**ASSIGNMENT:**
Beginning with the line that has "expression in cholangiocytes" and ending with the line that has "expression in cells", retype the entries below exactly, except for the pictures.

**AVAILABLE RECORDS:**
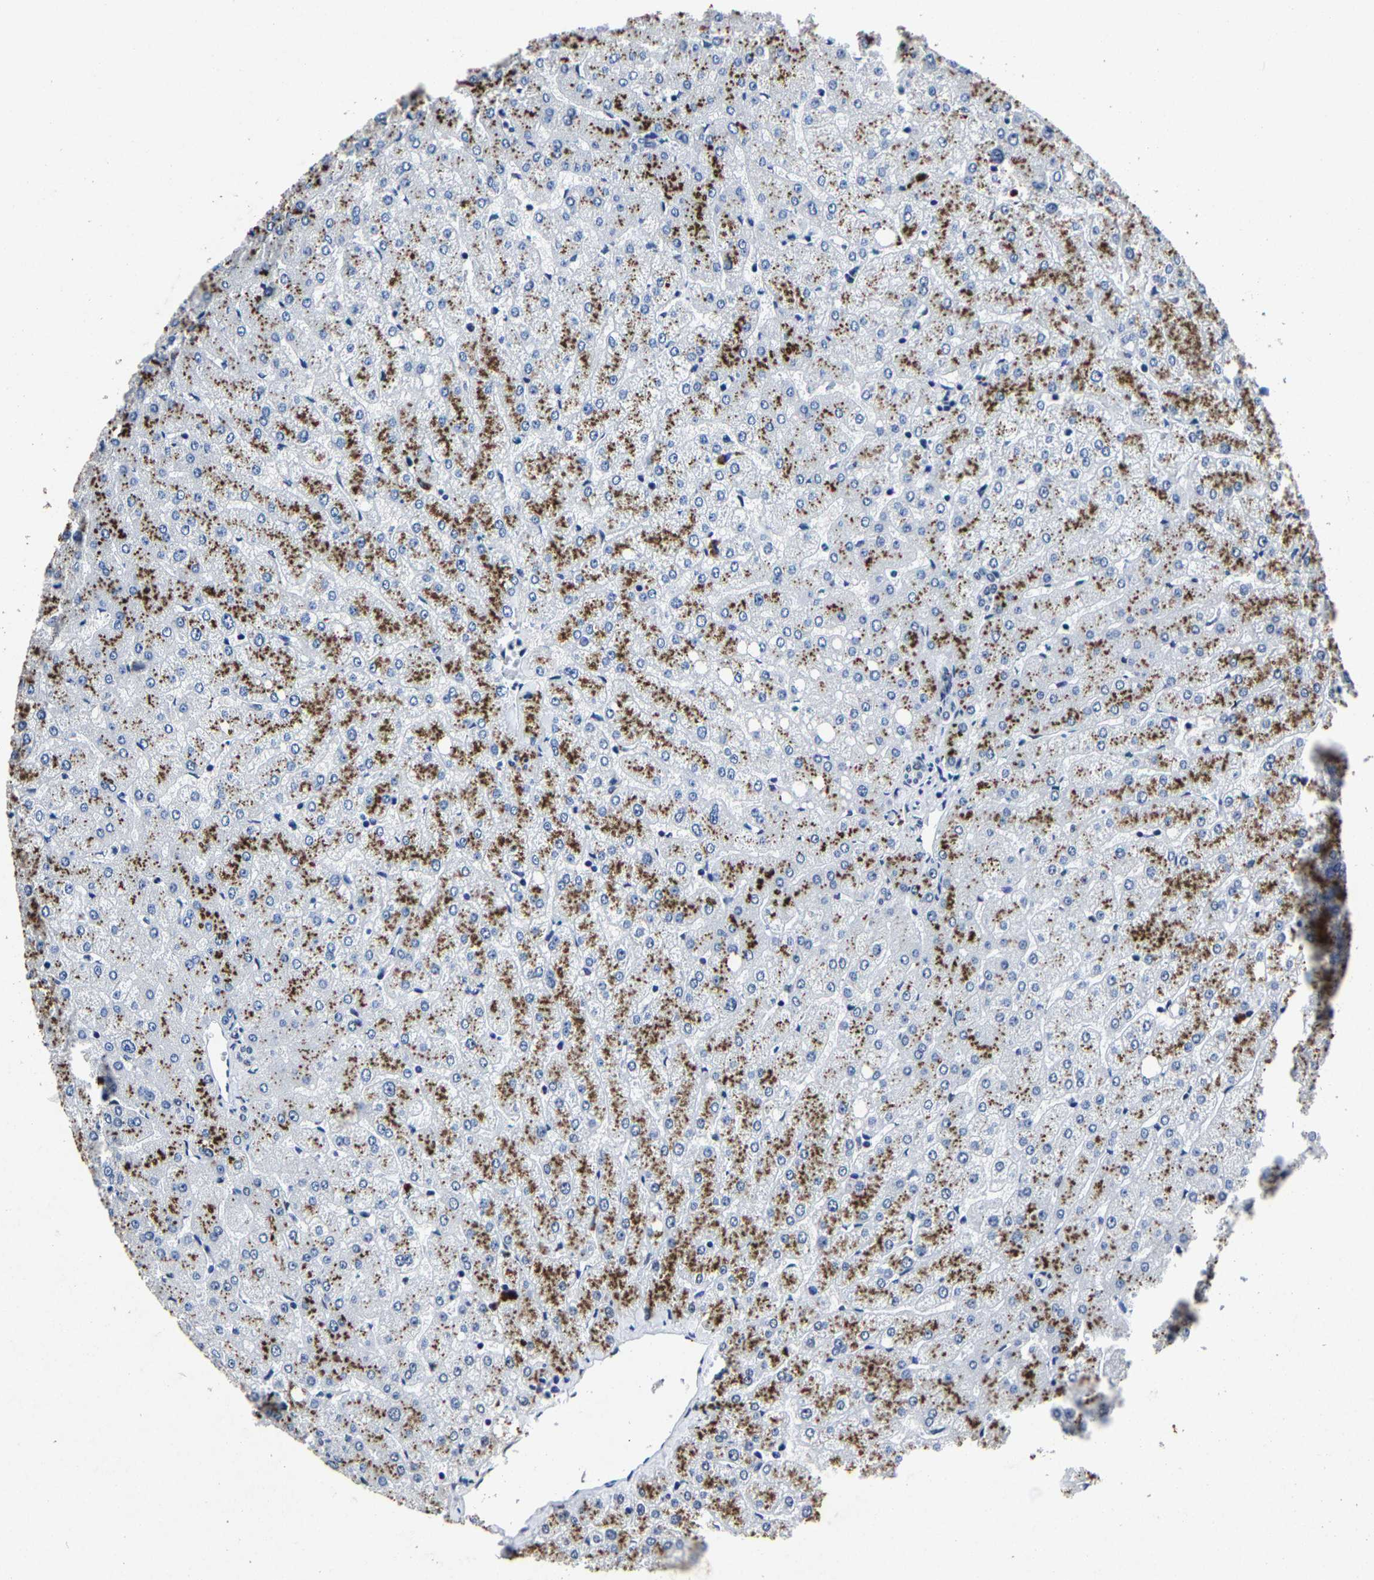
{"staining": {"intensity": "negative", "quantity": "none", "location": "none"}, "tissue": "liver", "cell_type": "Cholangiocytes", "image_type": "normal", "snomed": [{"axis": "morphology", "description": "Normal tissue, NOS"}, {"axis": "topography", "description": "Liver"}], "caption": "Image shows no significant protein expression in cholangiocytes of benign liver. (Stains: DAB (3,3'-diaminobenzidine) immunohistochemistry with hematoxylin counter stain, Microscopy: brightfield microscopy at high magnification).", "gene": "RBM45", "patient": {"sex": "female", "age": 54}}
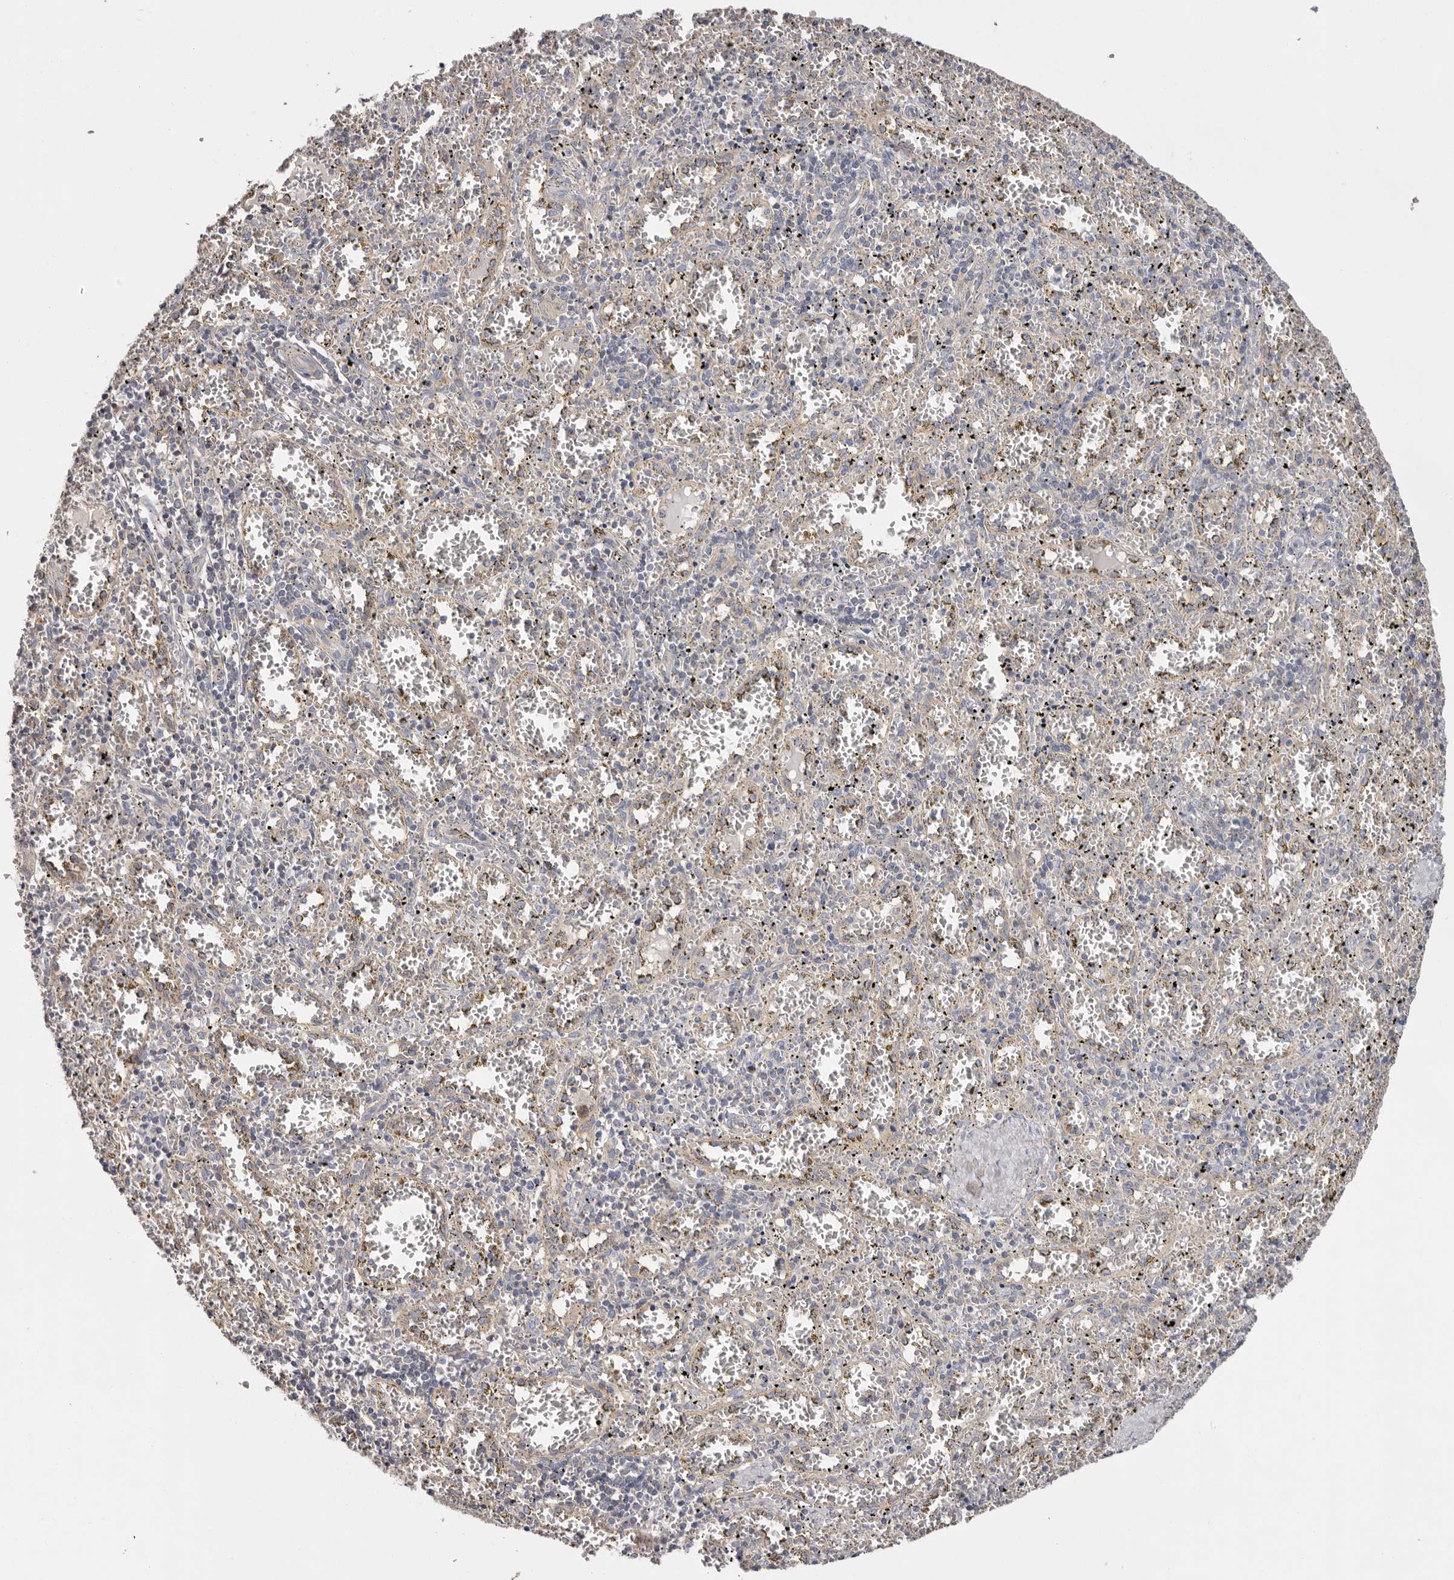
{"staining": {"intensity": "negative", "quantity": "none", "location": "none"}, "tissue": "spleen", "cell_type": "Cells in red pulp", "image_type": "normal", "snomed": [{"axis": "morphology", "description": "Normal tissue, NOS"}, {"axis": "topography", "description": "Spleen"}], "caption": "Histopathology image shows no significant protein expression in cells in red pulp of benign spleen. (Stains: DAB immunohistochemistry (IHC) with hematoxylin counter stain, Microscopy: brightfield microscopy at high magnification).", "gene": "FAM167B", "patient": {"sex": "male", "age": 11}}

...

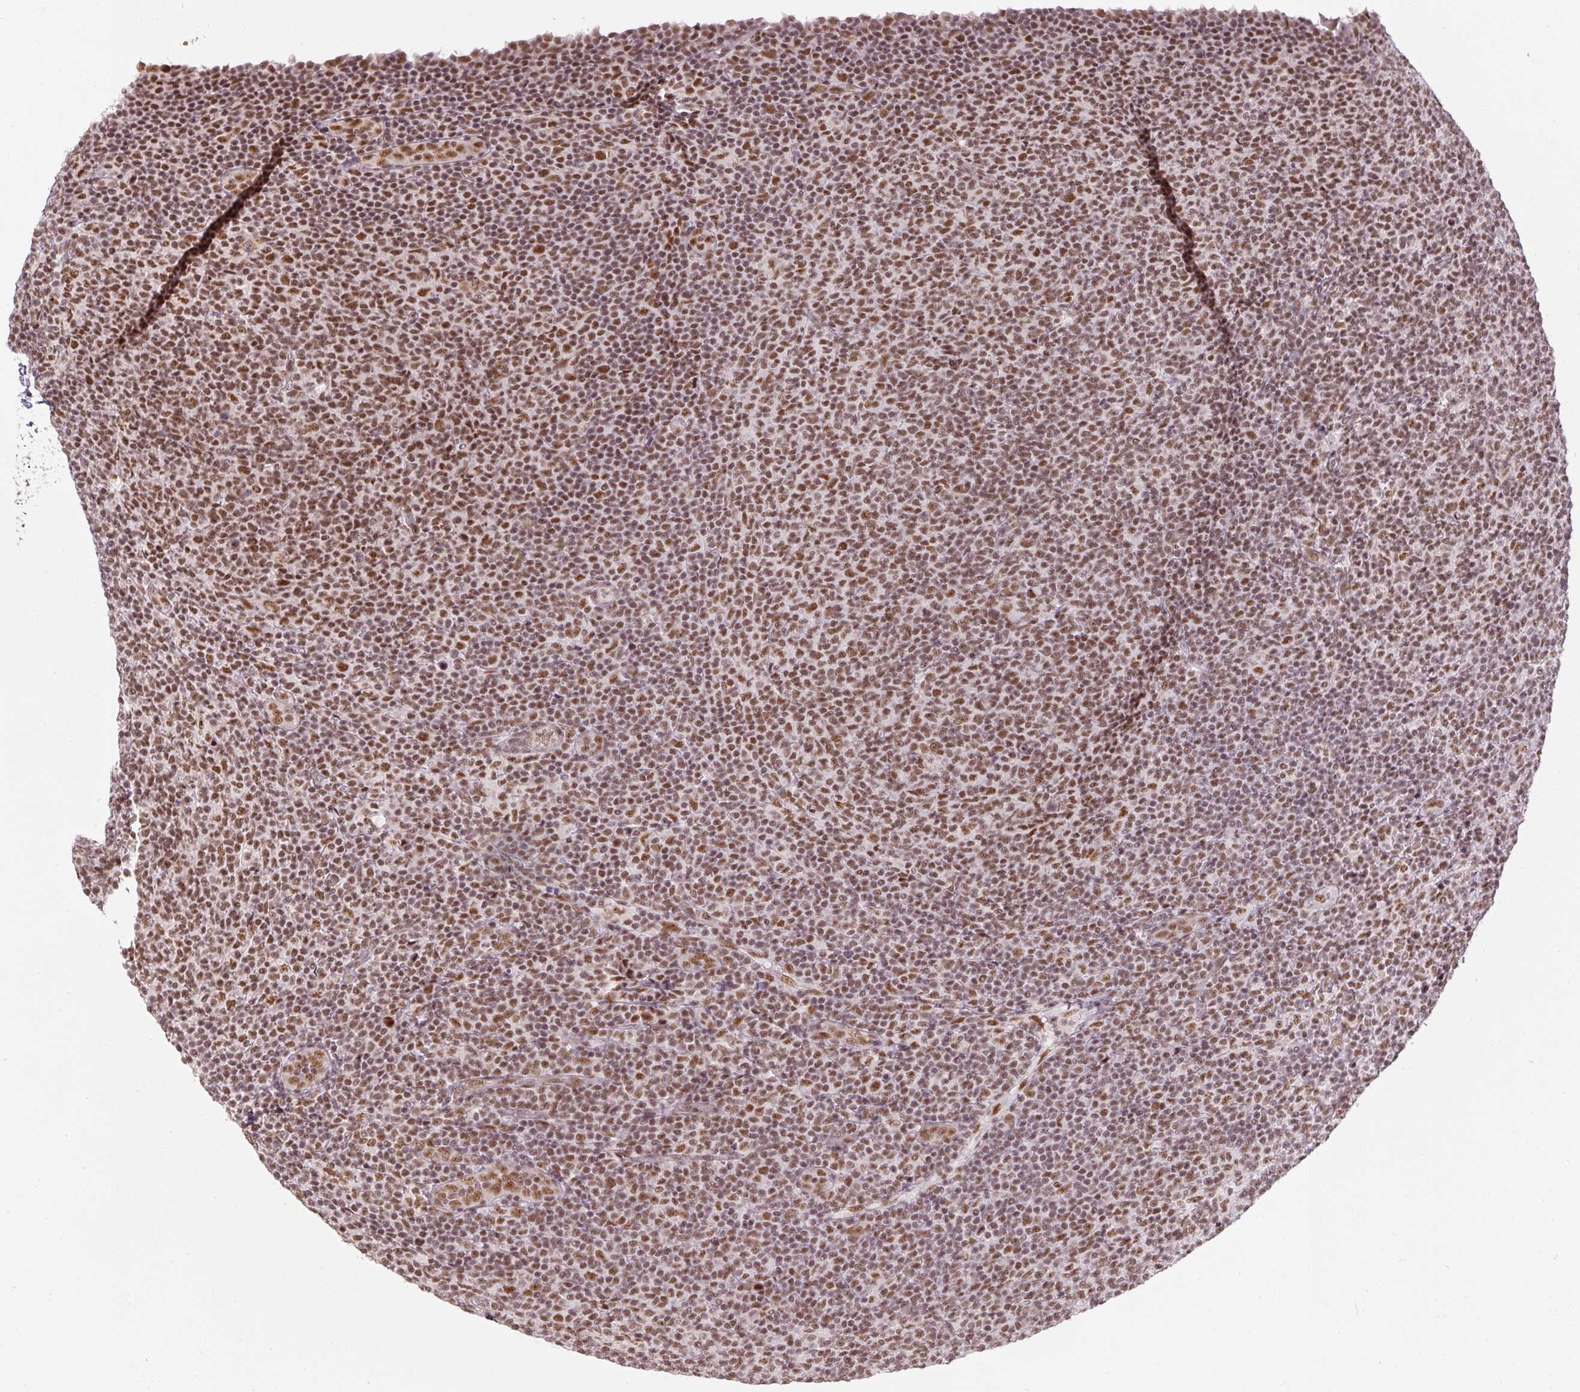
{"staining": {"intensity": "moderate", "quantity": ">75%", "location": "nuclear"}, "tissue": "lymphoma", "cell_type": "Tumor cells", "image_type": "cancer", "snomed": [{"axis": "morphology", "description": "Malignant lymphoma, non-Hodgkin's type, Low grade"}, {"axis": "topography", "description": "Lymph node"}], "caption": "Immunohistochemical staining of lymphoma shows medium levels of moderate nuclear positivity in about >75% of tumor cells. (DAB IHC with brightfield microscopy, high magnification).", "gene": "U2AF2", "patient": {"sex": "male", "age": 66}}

**EXERCISE OUTPUT:**
{"staining": {"intensity": "negative", "quantity": "none", "location": "none"}, "tissue": "liver", "cell_type": "Cholangiocytes", "image_type": "normal", "snomed": [{"axis": "morphology", "description": "Normal tissue, NOS"}, {"axis": "topography", "description": "Liver"}], "caption": "Image shows no significant protein expression in cholangiocytes of benign liver. (Stains: DAB (3,3'-diaminobenzidine) immunohistochemistry with hematoxylin counter stain, Microscopy: brightfield microscopy at high magnification).", "gene": "RBM45", "patient": {"sex": "female", "age": 54}}
{"staining": {"intensity": "negative", "quantity": "none", "location": "none"}, "tissue": "spleen", "cell_type": "Cells in red pulp", "image_type": "normal", "snomed": [{"axis": "morphology", "description": "Normal tissue, NOS"}, {"axis": "topography", "description": "Spleen"}], "caption": "Histopathology image shows no significant protein expression in cells in red pulp of benign spleen. (Stains: DAB immunohistochemistry (IHC) with hematoxylin counter stain, Microscopy: brightfield microscopy at high magnification).", "gene": "FAM167B", "patient": {"sex": "male", "age": 11}}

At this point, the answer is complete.